Apple has yet to comment on this report, so it’s unclear why Apple is targeting Fitbit specifically—currently, the Apple Store carries other third-party wearable devices from Nike, Jawbone, Withings, and other brands. However, it appears that Apple and Fitbit may have had a rocky relationship as of late. Last week, Fitbit announced that the company had no current plans to integrate its fitness devices and corresponding app with Apple’s HealthKit.

Instead, Fitbit is collecting data about HealthKit along with user feedback about what kind of HealthKit functionality they’d like to see, leaving room for a possible update down the road. HealthKit allows all of your health-related apps to communicate and share data with each other, and lets users check out all of their activity through Apple’s centralized Health app.

“It is an interesting new platform and we will watch as it matures, looking for opportunities to improve the Fitbit experience,” a Fitbit forum moderator said. “At the moment, we’re working on other exciting projects that we think will be valuable to users.”
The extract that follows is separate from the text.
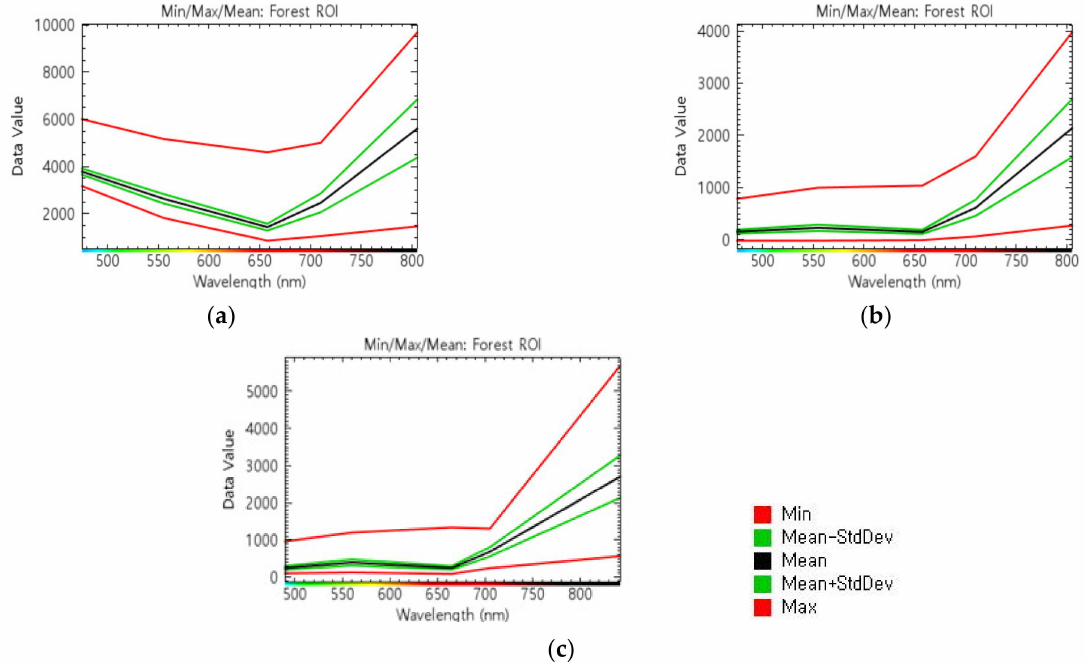
Figure 3. Comparison of the Statistics of Wavelengths for Atmospheric Correction. ( a ) RapidEye: be- fore atmospheric correction; ( b ) RapidEye: after atmospheric correction; ( c ) Sentinel-2: level 2a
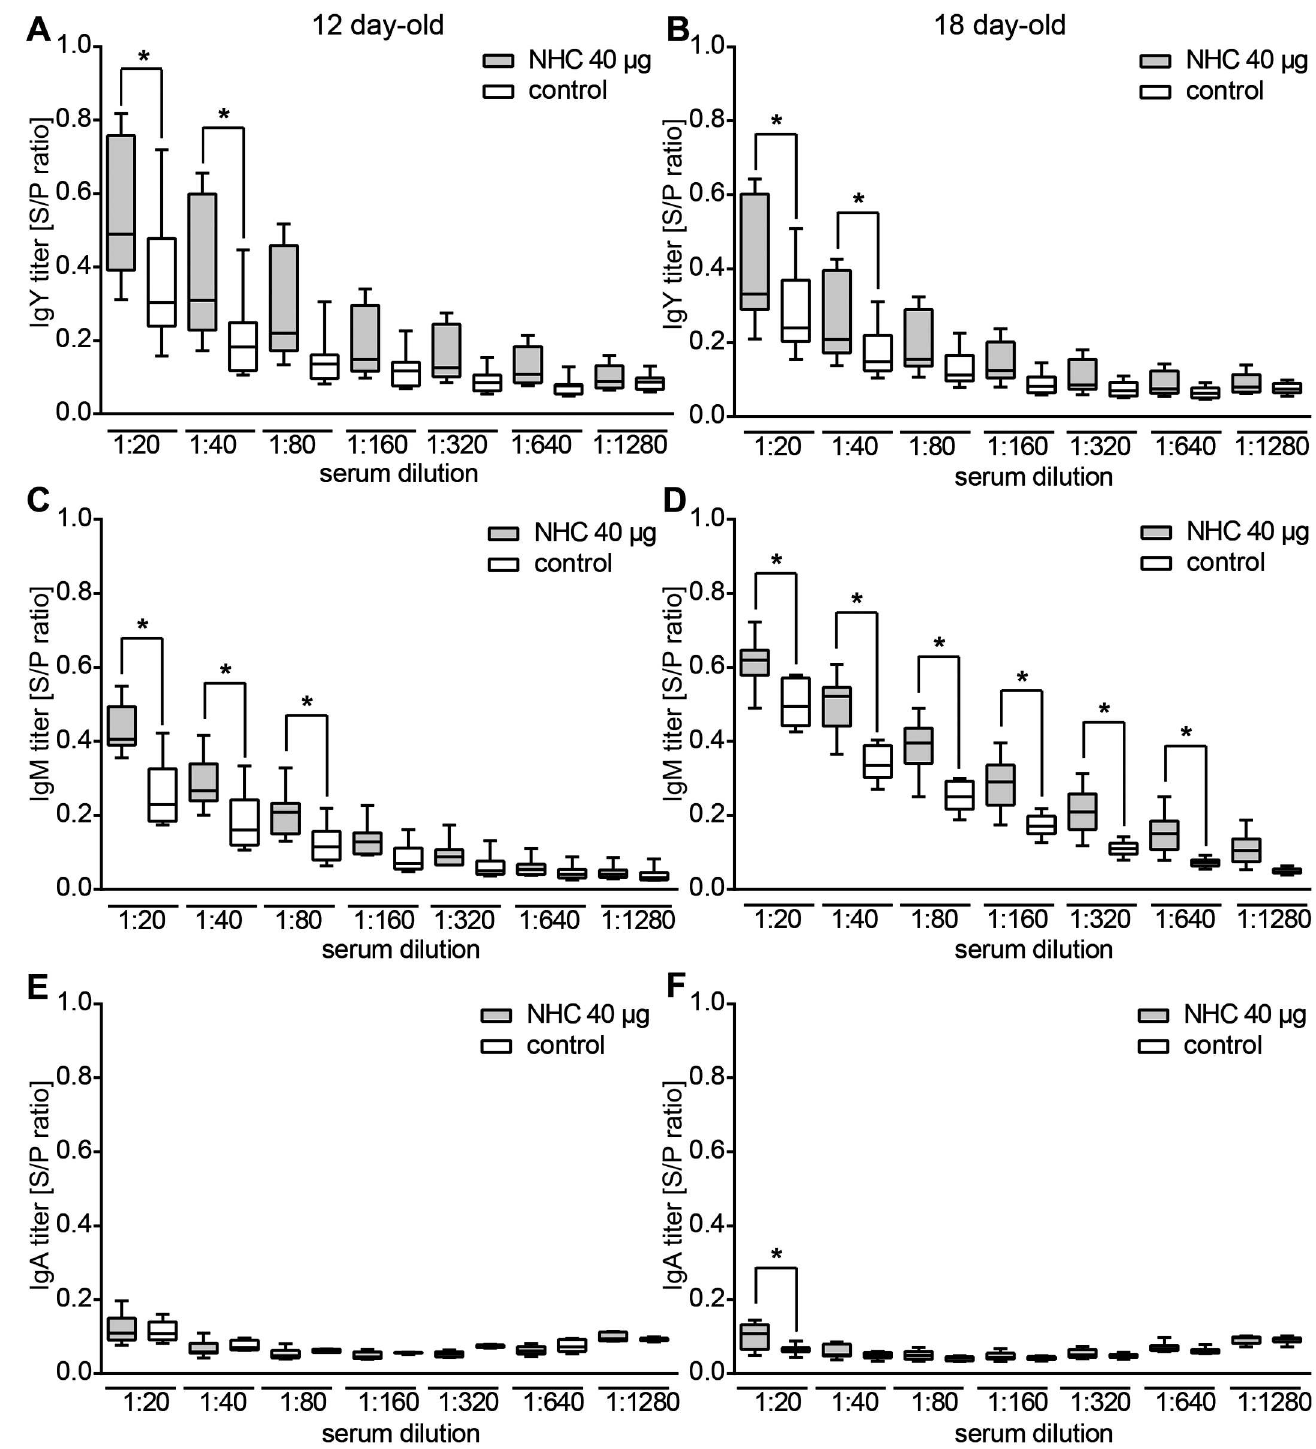
Fig 4. Kinetics of NHC-specific antibody levels following in ovo vaccination. ELISA results demonstrating the NHC flagellin-specific reactivity of serially diluted sera collected from ( A , C , E ) 12 day-old and ( B , D , F ) 18 day-old chickens injected with 40 μ g of NHC flagellin or solvent (control). Serum IgY ( A , B ), IgM ( C , D ) and IgA ( E , F ) antibody responses are indicated.Graphs represent the analysisof individualanimals, displayedas a box-and-whisker plot. The amount of antigen-specific antibodieswas expressed in a relation to the reference sera (S/R, sample to reference ratio). An asterisk indicates statistically significant differences ( α < 0.05) between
Why this matters: There haven’t been any other reports of Apple possibly ditching third-party fitness wearable devices from its retail stores, but this wouldn’t be a surprising move for Apple to make in the future. Once the Apple Watch launches in 2015, perhaps we’ll see a slow trickle of other devices that will no longer be sold in the Apple Store. Or, Apple could simply be deciding to only stock HealthKit-compatible devices to strengthen the HealthKit ecosystem.

apple watch1 Reuters

Re/code's report states that Apple snubbed Fitbit to make room for its own Apple Watch in 2015.
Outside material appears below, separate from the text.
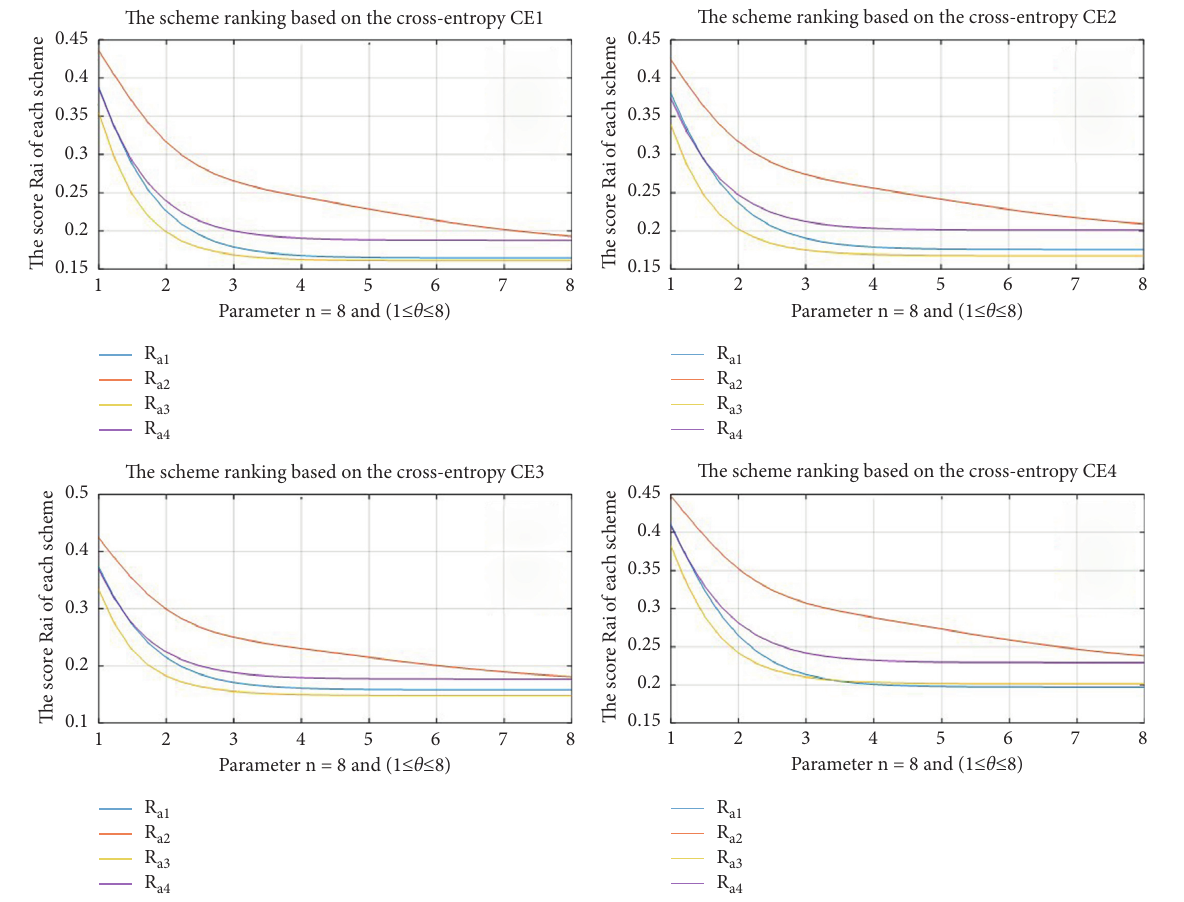
Figure 13: Ranking score of each alternative based on parameters n � 8, 1 ≤ θ ≤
Fitness competition heats up 

Fitbit’s hesitation to make the HealthKit plunge was a bit of a head-scratcher, considering how much overlap there is between Fitbit and iPhone users. Other wearable device manufacturers have updated their apps to be HealthKit compatible, despite HealthKit’s rocky start.
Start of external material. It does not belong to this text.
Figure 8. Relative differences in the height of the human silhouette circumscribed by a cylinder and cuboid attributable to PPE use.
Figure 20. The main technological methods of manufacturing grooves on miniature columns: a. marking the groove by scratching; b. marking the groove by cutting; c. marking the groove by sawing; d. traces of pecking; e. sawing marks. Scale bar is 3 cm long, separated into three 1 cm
Re/code mentions that Fitbit claims about 70-percent of the fitness-tracking device market share, which technically makes it the Apple Watch’s biggest competitor as an iPhone-friendly step counter. With no HealthKit integration, we’re looking at two different device platforms: Apple’s and Fitbit’s. Fitbit’s initial snub against Apple set the tone for their relationship, and Apple responded by heating things up.